VICTORIA -- British Columbia's municipal politicians have waded into the national marijuana debate by voting in favour of decriminalizing pot and studying the benefits of taxing and regulating it.

Mayors and councillors attending the annual Union of B.C. Municipalities convention were backed Wednesday by the Victoria-area community of Metchosin to support marijuana decriminalization during a stirring debate in the crowded convention hall.

"I tried it when I was younger and I turned out OK," said Prince George Coun. Brian Skakun.

Skakun was representing the majority voice among politicians who said it was time B.C. did something to counter the violent control organized crime has over the marijuana industry, estimated to be worth $7 billion annually.

But former federal fisheries minister Tom Siddon, now a regional district politician from the B.C. Interior, spoke against decriminalization of marijuana, saying that would send the wrong message to young people.

"This is not a remedy," he said.

Siddon said organized criminals would not be deterred from selling pot and resorting to violence to protect their commodity.

Earlier this week, UBCM delegates heard health policy advocates, police officers and former B.C. attorney general Geoff Plant call on municipal politicians to lead efforts that could change what they call Canada's outdated pot laws.
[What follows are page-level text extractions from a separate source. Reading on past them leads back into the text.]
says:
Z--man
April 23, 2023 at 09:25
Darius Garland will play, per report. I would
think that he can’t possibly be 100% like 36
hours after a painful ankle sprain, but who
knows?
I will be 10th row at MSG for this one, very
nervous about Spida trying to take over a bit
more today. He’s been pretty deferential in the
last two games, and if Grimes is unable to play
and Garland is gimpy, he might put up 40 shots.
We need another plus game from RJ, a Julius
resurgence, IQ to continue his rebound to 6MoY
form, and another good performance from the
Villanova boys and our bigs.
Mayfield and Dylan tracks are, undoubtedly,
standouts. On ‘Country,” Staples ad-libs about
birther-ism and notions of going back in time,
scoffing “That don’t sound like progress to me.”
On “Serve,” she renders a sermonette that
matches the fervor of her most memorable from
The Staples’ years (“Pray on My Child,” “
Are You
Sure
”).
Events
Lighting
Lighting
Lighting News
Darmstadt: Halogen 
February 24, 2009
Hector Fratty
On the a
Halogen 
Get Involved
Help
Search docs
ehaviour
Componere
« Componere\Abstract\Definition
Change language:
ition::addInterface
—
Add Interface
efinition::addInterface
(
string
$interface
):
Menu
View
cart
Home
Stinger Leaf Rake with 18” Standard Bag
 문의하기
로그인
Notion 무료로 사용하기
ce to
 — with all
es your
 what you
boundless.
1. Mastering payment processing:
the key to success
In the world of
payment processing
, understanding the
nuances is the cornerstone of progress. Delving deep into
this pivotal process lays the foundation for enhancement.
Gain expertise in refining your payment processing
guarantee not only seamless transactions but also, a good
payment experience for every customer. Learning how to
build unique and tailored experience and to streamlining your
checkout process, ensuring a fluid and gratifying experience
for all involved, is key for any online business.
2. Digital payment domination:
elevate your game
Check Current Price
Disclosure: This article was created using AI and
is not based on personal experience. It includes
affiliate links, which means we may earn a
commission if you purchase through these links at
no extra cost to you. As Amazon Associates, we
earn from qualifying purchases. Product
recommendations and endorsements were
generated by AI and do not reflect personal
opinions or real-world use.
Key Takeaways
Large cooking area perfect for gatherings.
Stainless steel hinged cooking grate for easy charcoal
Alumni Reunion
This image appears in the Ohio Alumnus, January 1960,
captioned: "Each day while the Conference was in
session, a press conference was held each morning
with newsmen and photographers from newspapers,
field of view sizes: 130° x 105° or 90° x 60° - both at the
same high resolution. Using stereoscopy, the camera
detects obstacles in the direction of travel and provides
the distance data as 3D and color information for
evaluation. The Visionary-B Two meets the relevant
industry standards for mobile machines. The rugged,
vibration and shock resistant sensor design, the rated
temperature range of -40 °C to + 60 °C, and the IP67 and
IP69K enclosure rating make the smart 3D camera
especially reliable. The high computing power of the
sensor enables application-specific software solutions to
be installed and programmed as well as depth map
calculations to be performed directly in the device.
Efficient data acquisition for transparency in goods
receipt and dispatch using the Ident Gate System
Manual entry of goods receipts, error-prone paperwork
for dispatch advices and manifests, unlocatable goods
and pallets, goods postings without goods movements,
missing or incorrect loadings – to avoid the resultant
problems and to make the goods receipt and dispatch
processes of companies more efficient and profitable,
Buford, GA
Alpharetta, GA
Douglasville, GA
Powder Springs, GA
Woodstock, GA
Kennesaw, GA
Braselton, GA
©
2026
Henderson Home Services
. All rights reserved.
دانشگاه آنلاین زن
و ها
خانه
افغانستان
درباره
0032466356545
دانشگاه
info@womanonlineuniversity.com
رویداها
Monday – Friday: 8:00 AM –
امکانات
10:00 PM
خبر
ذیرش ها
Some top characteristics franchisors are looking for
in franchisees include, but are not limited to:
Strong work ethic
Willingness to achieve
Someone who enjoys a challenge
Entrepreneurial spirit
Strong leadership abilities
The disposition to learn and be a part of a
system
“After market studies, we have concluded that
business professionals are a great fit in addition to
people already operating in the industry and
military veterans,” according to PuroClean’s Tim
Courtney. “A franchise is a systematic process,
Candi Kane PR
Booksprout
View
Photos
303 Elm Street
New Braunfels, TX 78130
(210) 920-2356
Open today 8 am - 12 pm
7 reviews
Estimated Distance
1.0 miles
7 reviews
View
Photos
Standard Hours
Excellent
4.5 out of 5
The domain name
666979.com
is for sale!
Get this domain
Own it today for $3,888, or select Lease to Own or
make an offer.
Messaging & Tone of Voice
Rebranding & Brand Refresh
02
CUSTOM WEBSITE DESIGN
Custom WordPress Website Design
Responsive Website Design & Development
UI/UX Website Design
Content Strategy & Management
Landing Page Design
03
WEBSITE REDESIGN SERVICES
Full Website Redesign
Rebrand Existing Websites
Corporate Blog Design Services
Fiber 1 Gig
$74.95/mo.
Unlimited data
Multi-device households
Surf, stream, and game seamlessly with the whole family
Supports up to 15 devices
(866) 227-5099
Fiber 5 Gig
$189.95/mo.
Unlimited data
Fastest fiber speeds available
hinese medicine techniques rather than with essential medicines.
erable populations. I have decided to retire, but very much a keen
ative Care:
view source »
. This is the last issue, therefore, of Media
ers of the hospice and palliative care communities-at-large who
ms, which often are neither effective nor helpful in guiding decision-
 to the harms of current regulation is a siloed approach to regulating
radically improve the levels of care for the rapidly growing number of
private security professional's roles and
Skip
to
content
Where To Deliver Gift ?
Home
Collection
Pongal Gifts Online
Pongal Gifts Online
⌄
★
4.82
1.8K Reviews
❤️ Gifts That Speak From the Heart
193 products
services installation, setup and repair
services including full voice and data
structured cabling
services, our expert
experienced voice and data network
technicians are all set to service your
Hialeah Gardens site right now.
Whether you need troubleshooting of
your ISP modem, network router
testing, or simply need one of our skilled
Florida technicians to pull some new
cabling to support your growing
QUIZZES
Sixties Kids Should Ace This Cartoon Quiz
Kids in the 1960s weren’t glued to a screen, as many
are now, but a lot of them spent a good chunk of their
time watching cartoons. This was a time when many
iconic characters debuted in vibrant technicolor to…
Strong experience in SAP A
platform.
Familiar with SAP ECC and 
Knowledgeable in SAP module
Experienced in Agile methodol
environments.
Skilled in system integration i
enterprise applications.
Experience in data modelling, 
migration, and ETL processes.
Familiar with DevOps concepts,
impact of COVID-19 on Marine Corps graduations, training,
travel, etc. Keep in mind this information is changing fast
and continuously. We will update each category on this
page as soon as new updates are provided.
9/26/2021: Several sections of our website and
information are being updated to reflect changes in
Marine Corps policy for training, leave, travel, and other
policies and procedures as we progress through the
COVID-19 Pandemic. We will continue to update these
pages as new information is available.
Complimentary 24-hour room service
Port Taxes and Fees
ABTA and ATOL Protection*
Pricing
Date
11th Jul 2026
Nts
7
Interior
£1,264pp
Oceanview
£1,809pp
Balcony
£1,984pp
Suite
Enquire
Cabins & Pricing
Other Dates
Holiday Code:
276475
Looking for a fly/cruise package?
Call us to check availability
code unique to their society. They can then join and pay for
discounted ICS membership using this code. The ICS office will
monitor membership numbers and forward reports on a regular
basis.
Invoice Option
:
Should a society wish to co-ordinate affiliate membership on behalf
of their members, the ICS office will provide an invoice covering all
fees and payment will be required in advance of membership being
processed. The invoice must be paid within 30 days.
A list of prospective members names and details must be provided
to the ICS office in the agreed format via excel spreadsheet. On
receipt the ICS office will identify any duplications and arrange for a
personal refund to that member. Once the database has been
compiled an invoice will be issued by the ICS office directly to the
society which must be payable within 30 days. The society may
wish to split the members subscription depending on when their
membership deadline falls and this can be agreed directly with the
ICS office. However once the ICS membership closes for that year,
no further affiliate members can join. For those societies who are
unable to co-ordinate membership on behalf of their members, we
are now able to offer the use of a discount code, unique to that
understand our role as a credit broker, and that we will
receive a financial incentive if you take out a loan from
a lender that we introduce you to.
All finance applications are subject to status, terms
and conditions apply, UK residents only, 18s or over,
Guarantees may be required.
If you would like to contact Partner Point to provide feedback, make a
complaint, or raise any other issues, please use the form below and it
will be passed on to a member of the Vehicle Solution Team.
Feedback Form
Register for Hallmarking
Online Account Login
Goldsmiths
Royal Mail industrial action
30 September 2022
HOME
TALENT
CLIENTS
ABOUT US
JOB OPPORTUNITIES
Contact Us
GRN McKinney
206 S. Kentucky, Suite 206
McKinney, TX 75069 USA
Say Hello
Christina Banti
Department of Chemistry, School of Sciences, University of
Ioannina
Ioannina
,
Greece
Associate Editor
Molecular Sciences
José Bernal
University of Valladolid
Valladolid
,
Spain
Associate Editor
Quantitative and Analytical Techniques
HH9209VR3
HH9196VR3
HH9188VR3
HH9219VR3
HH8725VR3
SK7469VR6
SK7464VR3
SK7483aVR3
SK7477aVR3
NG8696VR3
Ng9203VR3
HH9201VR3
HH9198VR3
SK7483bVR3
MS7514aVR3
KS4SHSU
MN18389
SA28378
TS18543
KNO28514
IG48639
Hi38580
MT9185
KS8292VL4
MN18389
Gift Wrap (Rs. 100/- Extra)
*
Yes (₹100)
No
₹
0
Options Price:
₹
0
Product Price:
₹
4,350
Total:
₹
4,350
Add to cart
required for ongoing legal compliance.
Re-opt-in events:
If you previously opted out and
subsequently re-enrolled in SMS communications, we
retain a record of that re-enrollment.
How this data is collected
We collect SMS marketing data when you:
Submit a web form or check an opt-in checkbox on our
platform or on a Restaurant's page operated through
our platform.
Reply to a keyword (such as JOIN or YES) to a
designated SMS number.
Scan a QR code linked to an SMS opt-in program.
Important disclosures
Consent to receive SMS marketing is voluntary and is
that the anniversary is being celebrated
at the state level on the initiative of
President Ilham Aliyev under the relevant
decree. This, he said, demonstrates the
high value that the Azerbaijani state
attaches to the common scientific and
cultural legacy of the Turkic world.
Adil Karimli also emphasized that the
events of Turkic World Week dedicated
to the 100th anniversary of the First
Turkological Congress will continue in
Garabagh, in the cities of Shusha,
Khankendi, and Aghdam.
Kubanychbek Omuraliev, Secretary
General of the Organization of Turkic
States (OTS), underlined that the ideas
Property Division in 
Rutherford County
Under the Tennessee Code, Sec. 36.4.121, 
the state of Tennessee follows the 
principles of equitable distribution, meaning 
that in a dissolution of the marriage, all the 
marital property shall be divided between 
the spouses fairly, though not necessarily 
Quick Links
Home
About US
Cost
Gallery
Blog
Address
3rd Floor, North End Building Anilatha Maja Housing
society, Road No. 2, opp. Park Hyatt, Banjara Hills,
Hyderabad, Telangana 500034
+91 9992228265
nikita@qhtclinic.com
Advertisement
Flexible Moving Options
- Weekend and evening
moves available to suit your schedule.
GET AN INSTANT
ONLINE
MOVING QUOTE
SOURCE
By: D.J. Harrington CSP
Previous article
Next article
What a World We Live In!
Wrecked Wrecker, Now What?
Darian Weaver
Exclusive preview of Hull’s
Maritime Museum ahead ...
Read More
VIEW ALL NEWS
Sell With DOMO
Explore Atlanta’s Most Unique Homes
Plant and others say decriminalizing marijuana will help fight organized crime gangs who invade communities and stage lethal battles to control B.C.'s lucrative marijuana market.

Plant has said municipal leaders are justified in taking a stand against federal marijuana laws because they govern and live in the communities where drug gangs operate.

But Sgt. Dave Williams, one of B.C.'s top RCMP drug enforcement officers, predicted decriminalization won't stop gangs from attempting to control the pot market.